Dude, I dont see any pics


----------



## Joga Bonito (Oct 30, 2004)

where are the pics


----------



## fishfinder (Feb 6, 2004)

what the hell happened 
computers suck dam ill try again


----------



## fishfinder (Feb 6, 2004)

see if i get is right


----------



## steveling (Jun 6, 2003)

youre getting there !!!! only the very top of the tank so far mate


----------



## fishfinder (Feb 6, 2004)

Yes! i figured it out so what do you think? its a work in progress


----------



## fishfinder (Feb 6, 2004)

my 14" monster royal pleco


----------



## KangolBrand (Jul 15, 2004)

thats a waste leaving that sick pelco in the thank with piranhas.... accidents can happen overnight and that pelco is not cheap.... nice tank and set up by the way ... good luck


----------



## Mughal (Mar 3, 2005)

Very nice! I set up my new tank today too! I think yours is bigger though


----------



## flash! (Aug 10, 2004)

looks good









how much did you give for the royal pan??? at my lfs they are going for £50-00 at about 4"

I personally would get it out of there and get it traded for more P's :nod:


----------



## Serygo (May 17, 2004)

very nice... if I was you I would get a tank just for dat plec!


----------



## Ries (Mar 20, 2004)

nice tank looks good


----------



## fishfinder (Feb 6, 2004)

there has been (2) 8" common plecos in the tank since the p's were fry, 
a 3" snowball pleco and and 3" spotted catfish for 6 months the royal for 4 months, and there has been 0 trouble - knock on wood 
keep them well fed and leave plenty of places to hide- note the cave in the middle when things get nasty the plecos move to the cave
no fin nips no problems

royal pleco 14" $60.00


----------



## Esoteric (Jul 7, 2004)

goodluck my cariba have ate 5-6 plecos so far. all over 3" and they never even left a head.
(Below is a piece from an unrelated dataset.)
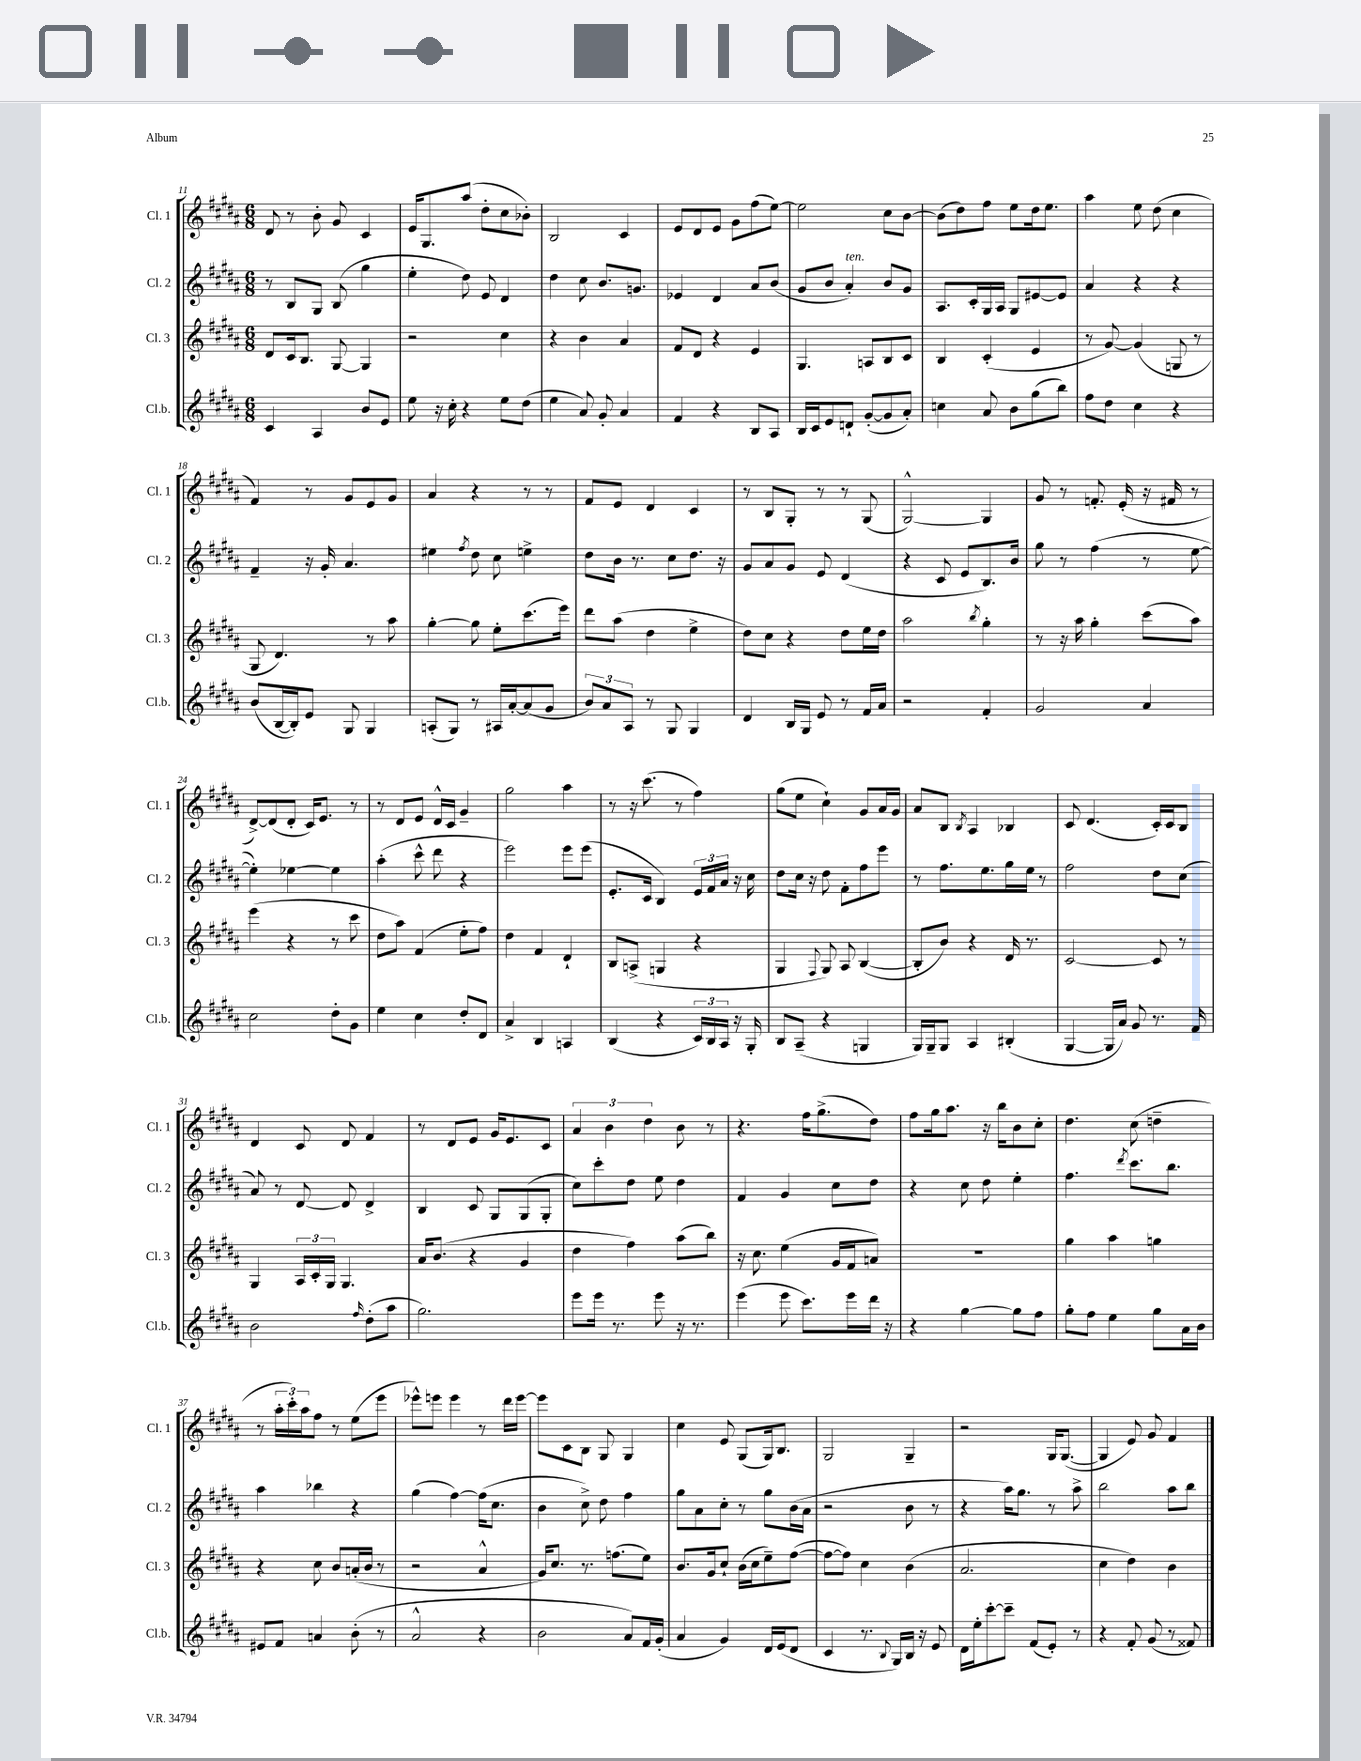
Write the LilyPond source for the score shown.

very nice set-up though great P's


----------



## Scrap5000 (Mar 4, 2005)

Very cool, yo


----------



## janus (Oct 28, 2004)

Nice Pygo`s!


----------



## Rikimaru (May 3, 2004)

I liek ur setup 
but ur Piraya kicks ass big time!! nice specimen!!!


----------



## marco (Jan 2, 2003)

very nice set up. i love the piraya


----------



## MR.FREEZ (Jan 26, 2004)

i wanna shot of the pleco


----------



## Fresh2salt (Jul 16, 2004)

looks great.


----------



## Richy84 (Jan 1, 2005)

That Centerpiece is awesome! Where did you get it?


----------



## [email protected]° (Jun 16, 2004)

fishfinder said:


> there has been (2) 8" common plecos in the tank since the p's were fry,
> a 3" snowball pleco and and 3" spotted catfish for 6 months the royal for 4 months, and there has been 0 trouble - knock on wood
> keep them well fed and leave plenty of places to hide- note the cave in the middle when things get nasty the plecos move to the cave
> no fin nips no problems
> ...


I would be carefull with the plecos. They will likely meet an unfortunate end eventually, especially with a piraya. The piranha are going to get bigger and bigger. Eventually they will start to "test" the plecos...

I would hate to see such cool fish get it!!


----------



## fishfinder (Feb 6, 2004)

Richy84 said:


> That Centerpiece is awesome! Where did you get it?
> [snapback]932120[/snapback]​


I carved a mold out of floral foam, then covered it with cement and rock.


----------



## shoe997bed263 (Oct 15, 2004)

looks great love that tank you have there i love the color of the wood. i love piraya's i think they are the best looking pygo out there. nice pics


----------



## remyo (Aug 26, 2004)

look,s great nice royal !!


----------



## traumatic (Jan 29, 2003)

pretty cool tank!

I like the centerpeice as well


----------



## sadboy (Jan 6, 2005)

Good looking pygo's







I have to agree that your pleco will one day meet it's maker. My pleco last for almost three months until I found him have eaten by my caribes.


----------



## cmsCheerFish (Dec 17, 2004)

very nice collection and setup!


----------